▶ _What you need to do_:
Look for "Cuba" in each line of the records, and copy the lines that have it.

==*==

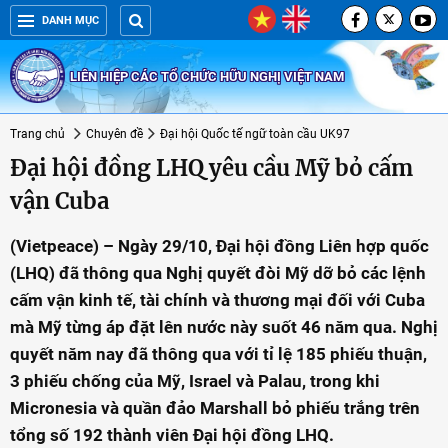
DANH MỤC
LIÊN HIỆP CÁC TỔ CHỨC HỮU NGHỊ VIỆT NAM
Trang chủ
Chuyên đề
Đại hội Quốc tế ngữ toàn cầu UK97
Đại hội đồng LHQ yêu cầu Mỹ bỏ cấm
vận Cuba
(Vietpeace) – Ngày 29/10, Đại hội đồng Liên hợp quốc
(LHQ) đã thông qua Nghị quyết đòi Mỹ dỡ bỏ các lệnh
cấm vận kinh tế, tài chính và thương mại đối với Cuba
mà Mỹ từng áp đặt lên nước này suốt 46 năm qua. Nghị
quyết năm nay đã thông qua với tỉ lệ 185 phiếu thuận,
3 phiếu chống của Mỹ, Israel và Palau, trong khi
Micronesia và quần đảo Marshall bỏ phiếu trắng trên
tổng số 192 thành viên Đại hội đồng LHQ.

==*==

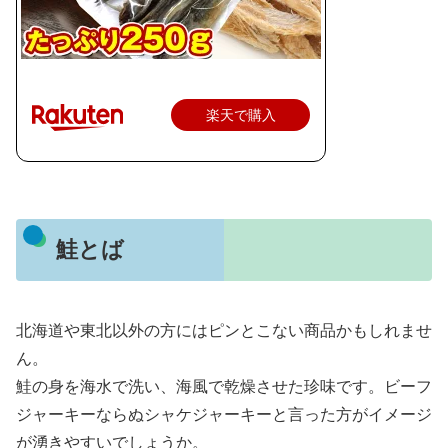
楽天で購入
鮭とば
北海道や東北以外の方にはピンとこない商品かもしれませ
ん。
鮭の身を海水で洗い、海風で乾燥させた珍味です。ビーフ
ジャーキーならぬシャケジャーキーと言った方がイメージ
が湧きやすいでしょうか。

==*==

▶ _Completed task_:
vận Cuba
cấm vận kinh tế, tài chính và thương mại đối với Cuba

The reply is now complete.